Mémoire sur la Bastille

102 MÉMOIRES SUR LA BASTILLE

Et quand j’aurois pu me tromper sur des accidens aussi marqués, qui ne sont pas encore cessés à beaucoup près; quand ces appréhensions et ces symptômes n’auroient été le fruit que d’une imagination trop vivement frappée, n'est-ce pas déjà un véritable crime pour la Bastille que d’occasionner de semblables craintes et de produire une impuissance absolue de se soustraire aux manipulations secrètes qui pourroient les justifier ?
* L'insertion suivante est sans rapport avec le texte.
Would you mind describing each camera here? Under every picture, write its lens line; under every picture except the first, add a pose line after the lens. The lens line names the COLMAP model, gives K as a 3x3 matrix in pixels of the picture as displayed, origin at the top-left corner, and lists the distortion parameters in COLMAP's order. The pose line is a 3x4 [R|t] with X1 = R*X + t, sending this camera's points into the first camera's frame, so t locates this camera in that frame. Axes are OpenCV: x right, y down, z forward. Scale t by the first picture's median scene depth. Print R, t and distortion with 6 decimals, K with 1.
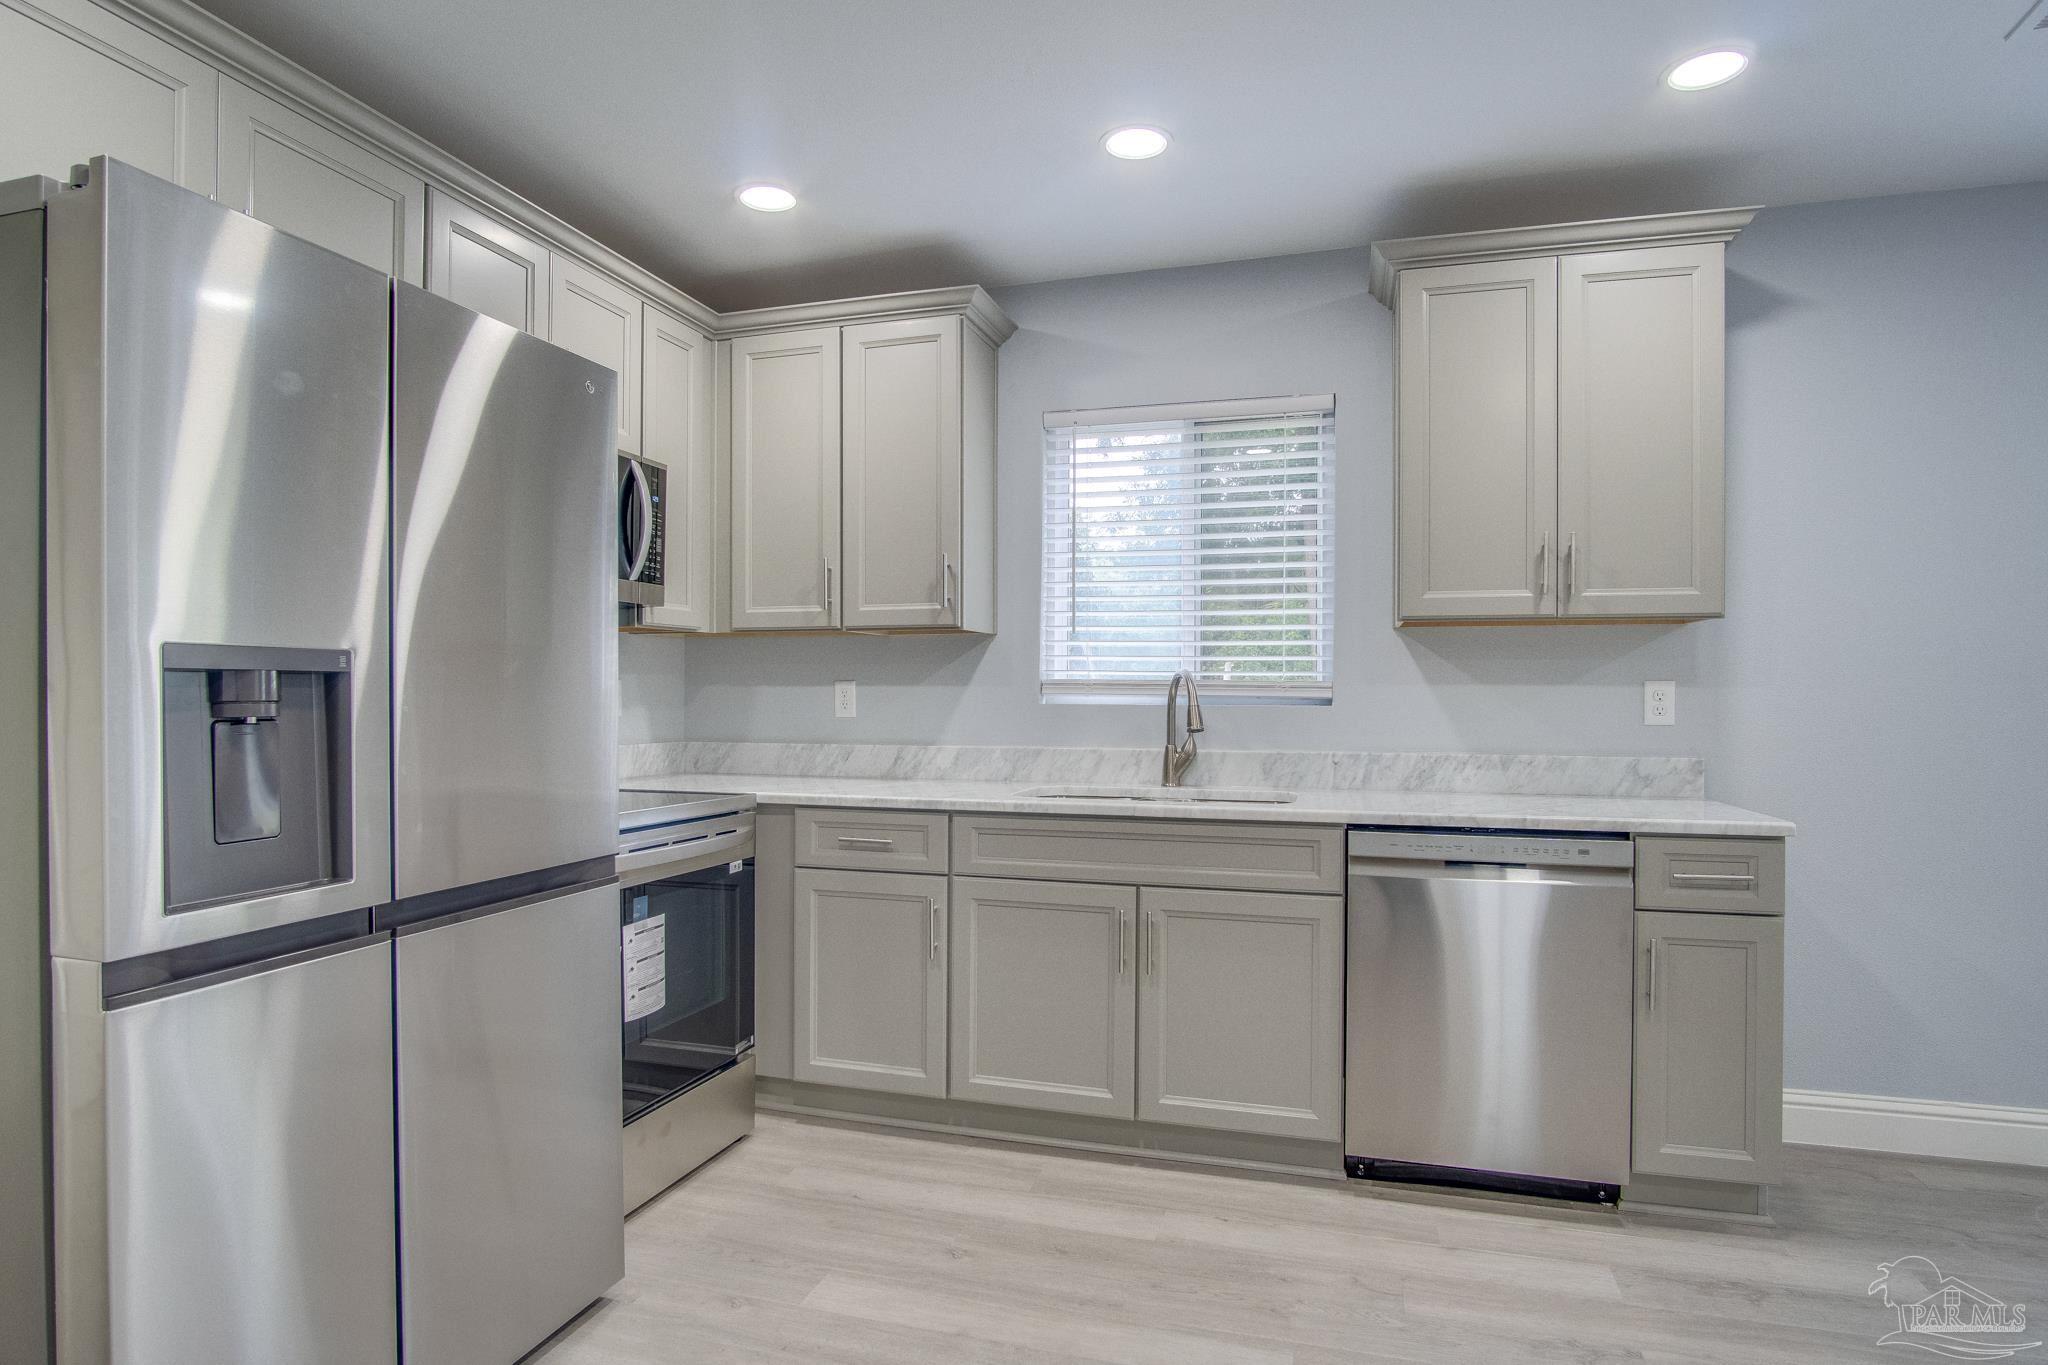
lens RADIAL K [[1097.7, 0, 1025.4], [0, 1097.7, 694.8], [0, 0, 1]] dist [-0.035041, 0.009768]
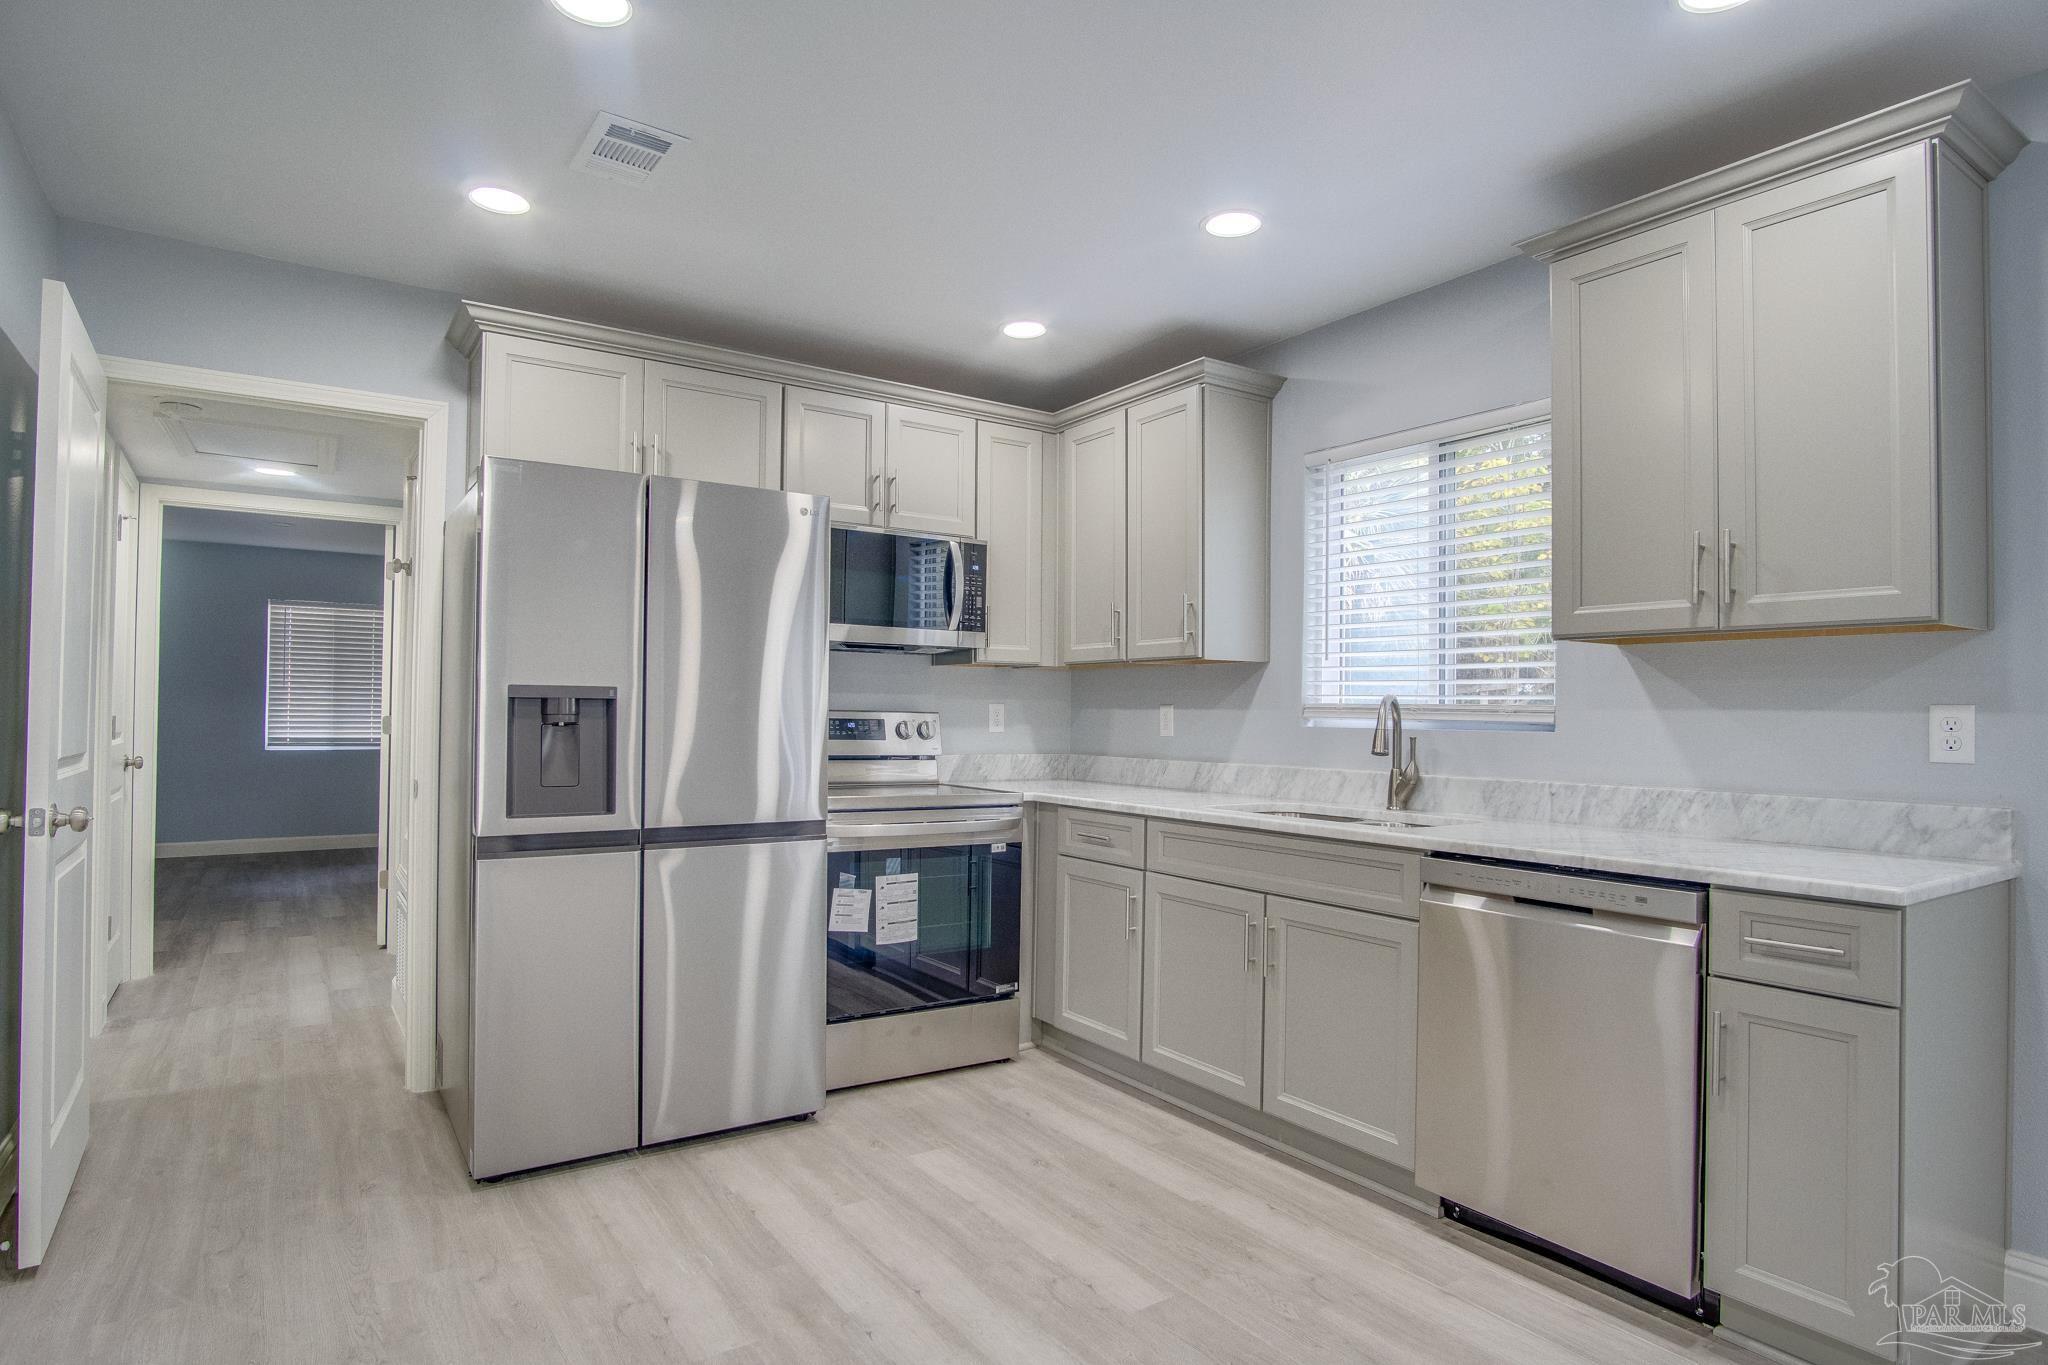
lens RADIAL K [[1097.7, 0, 1025.4], [0, 1097.7, 694.8], [0, 0, 1]] dist [-0.035041, 0.009768]
pose [[0.778062, -0.004980, -0.628168, 0.549510], [-0.009465, 0.999762, -0.019649, 0.001025], [0.628116, 0.021233, 0.777830, 0.003619]]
De plus, n’est-ce pas, dans tous ces cas, une vraie dispute de mots? Je veux bien supposer que dans un lieu où l'Italien Exili tenoit, il y a un siècle, école de poison (27), l’on n'ait pas conservé quelques-unes de ses recettes, et qu’un crime de plus puisse répugner à des hommes dont, encore une fois, la mission spéciale est d’en commettre; mais un séjour de vingt mois, avec tous ses accessoires, dans un lieu où la vie n’est qu’une succession de morts, n’en attaque-t-il pas essentiellement la source? Près de deux ans passés dans ces cachots, sans air, sans exercice, dans les angoisses de l'ennui, dans les convulsions de l’attente, ou plutôt du désespoir, font-ils moins d’impression sur les organes que le venin le plus actif? Elle peut être plus lente, est-elle moins sûre ? Entre ces deux expédiens destructeurs, y a-t-il d’autre différence que le temps?